▶ _Passage_:
His philosophy? "Just be normal," says Strongin as he sits in the Crowne Plaza restaurant waiting for Starr, the client who just blew chunks in the 40, whom he'll no doubt have to talk down off the ledge. It's a mantra that Strongin's old 49ers boss Tom Gamble (now an Eagles exec) used to preach, and which Strongin has since adopted as his own credo, both in life and in business. Just be normal. Dressed in a black jacket, white button-down shirt, jeans and brown leather lace-up shoes, he is the epitome of normal. A couple blocks away sits his used black Jeep Grand Cherokee, the one that already had 19,000 miles on it when he bought it. He seems very much like the kind of guy you wouldn't mind grabbing a meal with. And he knows it. In fact, he's banking on it. "If you go out to dinner with a player and he enjoys your company and the conversation's not awkward, then you stand a pretty good chance of signing him." It's the getting the dinner date that's the tricky part.

▶ _Entries shown_:
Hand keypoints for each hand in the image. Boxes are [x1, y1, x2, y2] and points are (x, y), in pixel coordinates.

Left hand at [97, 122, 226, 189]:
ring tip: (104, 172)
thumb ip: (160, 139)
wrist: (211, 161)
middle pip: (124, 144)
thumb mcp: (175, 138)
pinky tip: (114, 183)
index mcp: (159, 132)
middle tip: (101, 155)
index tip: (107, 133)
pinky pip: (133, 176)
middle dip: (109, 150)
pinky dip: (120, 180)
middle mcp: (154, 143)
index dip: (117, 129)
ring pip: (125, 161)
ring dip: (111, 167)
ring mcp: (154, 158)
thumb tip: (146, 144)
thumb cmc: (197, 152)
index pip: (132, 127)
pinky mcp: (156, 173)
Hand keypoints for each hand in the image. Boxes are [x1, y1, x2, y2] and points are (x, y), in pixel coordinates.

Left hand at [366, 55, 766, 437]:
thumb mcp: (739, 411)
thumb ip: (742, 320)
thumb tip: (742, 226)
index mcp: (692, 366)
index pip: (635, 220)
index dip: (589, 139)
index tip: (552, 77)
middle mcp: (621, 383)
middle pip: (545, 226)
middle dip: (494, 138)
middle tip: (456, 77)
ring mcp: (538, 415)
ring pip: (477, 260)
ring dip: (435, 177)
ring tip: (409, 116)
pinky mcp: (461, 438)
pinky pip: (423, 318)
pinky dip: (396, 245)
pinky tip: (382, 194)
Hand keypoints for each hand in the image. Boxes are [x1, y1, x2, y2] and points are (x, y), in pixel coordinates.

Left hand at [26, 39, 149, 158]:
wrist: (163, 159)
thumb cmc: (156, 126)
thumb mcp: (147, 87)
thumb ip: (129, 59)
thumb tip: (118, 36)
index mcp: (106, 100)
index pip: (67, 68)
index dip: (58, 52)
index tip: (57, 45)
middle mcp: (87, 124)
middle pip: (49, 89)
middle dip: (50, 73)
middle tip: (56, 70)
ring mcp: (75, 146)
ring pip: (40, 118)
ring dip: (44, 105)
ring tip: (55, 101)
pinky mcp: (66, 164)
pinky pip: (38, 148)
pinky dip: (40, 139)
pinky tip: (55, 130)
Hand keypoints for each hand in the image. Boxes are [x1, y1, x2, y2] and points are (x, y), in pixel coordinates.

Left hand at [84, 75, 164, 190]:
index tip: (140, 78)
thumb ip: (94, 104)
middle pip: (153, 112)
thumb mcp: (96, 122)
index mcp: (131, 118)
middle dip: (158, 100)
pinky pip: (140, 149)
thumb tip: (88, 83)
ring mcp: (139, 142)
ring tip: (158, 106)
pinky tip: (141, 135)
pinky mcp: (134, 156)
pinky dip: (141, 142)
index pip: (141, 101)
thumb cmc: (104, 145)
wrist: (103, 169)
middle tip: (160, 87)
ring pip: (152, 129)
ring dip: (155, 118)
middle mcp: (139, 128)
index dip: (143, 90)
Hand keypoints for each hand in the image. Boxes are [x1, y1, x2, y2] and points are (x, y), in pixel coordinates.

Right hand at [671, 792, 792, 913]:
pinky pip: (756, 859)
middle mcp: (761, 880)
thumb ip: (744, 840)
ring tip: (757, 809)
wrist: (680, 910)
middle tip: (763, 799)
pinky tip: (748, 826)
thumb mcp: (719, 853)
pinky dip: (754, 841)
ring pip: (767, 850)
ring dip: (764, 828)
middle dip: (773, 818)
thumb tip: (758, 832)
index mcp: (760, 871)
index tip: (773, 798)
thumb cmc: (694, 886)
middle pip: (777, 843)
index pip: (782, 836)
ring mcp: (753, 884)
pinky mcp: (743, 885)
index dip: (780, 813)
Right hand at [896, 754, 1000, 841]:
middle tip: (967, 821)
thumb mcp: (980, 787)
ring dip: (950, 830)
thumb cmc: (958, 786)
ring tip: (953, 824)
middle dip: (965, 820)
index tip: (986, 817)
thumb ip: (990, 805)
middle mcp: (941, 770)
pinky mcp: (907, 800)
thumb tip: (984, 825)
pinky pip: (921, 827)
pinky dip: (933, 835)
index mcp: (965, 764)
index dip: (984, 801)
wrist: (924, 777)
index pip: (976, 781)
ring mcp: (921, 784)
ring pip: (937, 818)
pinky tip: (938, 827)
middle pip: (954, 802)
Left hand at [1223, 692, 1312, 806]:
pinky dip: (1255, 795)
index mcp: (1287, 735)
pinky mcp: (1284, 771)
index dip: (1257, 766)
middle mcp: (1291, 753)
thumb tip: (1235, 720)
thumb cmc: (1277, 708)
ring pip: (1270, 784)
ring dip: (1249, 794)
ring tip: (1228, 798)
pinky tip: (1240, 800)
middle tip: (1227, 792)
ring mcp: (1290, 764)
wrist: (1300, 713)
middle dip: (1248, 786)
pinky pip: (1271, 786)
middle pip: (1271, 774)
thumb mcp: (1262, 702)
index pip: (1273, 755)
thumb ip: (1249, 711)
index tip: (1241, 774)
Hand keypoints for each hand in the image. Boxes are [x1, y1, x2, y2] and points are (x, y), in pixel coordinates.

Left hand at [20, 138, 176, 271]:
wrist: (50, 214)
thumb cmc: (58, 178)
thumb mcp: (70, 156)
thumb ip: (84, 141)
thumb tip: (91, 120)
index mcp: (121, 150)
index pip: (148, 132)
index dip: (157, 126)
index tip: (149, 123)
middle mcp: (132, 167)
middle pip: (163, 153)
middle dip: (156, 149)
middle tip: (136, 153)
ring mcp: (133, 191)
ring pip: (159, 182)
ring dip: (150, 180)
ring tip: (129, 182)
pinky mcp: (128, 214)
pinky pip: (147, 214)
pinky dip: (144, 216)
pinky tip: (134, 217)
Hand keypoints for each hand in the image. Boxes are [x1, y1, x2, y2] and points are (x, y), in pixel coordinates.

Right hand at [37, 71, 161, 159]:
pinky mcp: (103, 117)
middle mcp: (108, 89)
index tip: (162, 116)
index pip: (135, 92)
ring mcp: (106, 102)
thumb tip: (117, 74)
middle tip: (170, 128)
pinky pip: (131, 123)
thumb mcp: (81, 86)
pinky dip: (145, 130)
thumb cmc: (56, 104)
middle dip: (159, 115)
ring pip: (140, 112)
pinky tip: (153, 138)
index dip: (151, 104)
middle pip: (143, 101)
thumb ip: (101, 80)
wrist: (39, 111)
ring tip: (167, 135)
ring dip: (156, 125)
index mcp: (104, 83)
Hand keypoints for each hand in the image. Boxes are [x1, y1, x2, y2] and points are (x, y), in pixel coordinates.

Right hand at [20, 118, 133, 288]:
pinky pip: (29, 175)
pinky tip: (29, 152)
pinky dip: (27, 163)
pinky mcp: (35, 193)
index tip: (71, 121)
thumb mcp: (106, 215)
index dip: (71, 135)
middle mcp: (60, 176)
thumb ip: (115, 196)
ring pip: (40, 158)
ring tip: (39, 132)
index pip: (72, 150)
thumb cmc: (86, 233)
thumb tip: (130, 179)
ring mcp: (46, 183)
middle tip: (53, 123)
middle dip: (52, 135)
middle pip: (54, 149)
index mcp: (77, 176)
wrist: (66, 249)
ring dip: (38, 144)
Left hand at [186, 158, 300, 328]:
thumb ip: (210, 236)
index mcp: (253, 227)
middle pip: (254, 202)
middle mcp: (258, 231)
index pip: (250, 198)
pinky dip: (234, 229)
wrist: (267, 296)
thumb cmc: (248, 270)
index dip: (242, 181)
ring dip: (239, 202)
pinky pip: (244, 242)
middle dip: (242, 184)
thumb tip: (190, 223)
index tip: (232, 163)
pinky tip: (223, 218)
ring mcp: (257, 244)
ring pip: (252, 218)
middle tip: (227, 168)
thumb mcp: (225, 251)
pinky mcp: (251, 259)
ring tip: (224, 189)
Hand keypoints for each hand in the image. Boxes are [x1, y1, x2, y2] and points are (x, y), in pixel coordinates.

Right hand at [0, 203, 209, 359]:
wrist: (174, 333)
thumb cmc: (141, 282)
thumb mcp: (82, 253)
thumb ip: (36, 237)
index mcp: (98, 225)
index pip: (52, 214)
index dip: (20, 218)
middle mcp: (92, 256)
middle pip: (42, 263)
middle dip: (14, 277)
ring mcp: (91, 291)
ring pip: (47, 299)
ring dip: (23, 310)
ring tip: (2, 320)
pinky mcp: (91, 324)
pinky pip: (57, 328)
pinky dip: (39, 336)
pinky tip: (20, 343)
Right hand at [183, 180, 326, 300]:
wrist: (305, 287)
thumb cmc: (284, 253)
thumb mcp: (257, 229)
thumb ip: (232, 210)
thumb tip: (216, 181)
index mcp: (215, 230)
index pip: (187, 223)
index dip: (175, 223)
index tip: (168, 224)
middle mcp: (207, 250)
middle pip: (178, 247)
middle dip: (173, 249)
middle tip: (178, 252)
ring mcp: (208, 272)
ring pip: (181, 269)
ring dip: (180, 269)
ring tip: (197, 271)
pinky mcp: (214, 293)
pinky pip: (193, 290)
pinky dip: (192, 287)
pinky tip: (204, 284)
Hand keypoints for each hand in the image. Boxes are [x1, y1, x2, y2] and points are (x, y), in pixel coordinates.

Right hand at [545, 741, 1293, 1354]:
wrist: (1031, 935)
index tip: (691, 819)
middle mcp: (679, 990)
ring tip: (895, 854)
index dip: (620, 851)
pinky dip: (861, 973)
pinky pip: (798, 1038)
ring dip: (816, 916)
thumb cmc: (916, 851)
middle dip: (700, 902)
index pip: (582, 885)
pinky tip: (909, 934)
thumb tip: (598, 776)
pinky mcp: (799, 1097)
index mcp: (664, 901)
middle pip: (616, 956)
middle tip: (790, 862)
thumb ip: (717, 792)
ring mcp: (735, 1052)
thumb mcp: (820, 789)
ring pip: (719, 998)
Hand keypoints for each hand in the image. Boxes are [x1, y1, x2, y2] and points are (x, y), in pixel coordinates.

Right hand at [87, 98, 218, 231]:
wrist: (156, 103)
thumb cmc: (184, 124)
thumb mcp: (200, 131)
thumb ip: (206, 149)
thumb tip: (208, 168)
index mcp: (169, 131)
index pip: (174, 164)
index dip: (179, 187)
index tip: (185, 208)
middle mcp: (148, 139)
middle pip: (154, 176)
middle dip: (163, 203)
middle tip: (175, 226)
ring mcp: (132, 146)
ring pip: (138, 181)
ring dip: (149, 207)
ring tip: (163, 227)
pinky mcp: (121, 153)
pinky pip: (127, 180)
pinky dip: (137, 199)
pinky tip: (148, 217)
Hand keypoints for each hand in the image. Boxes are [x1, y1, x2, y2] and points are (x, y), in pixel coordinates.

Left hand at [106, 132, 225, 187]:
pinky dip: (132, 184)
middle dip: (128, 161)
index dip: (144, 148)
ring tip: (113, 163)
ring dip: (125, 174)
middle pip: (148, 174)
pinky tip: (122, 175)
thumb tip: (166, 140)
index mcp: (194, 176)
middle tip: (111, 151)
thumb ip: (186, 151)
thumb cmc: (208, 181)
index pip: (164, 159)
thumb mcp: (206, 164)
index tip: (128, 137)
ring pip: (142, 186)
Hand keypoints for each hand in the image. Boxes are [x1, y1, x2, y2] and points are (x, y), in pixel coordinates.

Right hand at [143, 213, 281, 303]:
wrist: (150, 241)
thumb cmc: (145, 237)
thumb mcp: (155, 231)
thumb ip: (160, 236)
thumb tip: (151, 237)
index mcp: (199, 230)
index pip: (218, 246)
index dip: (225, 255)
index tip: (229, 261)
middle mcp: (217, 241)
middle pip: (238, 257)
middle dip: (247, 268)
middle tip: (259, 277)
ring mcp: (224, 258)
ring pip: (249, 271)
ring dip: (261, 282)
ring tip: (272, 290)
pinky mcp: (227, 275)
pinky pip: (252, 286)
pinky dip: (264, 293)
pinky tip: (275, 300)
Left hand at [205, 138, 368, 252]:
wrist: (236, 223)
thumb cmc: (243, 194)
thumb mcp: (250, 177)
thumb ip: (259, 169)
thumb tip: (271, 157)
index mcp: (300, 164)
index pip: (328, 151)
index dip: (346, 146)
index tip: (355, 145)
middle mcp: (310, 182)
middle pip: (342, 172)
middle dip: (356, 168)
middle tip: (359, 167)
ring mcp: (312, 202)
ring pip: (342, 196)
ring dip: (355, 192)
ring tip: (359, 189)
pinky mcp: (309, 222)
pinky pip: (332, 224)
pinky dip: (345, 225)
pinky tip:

▶ _What is expected_: How would you put this sentence from the passage about Strongin into Spanish: "A couple blocks away sits his used black Jeep Grand Cherokee, the one that already had 19,000 miles on it when he bought it."?

▶ _Solution below_: A un par de cuadras se encuentra su Jeep Grand Cherokee negro usado, el que ya tenía 19 000 millas cuando lo compró.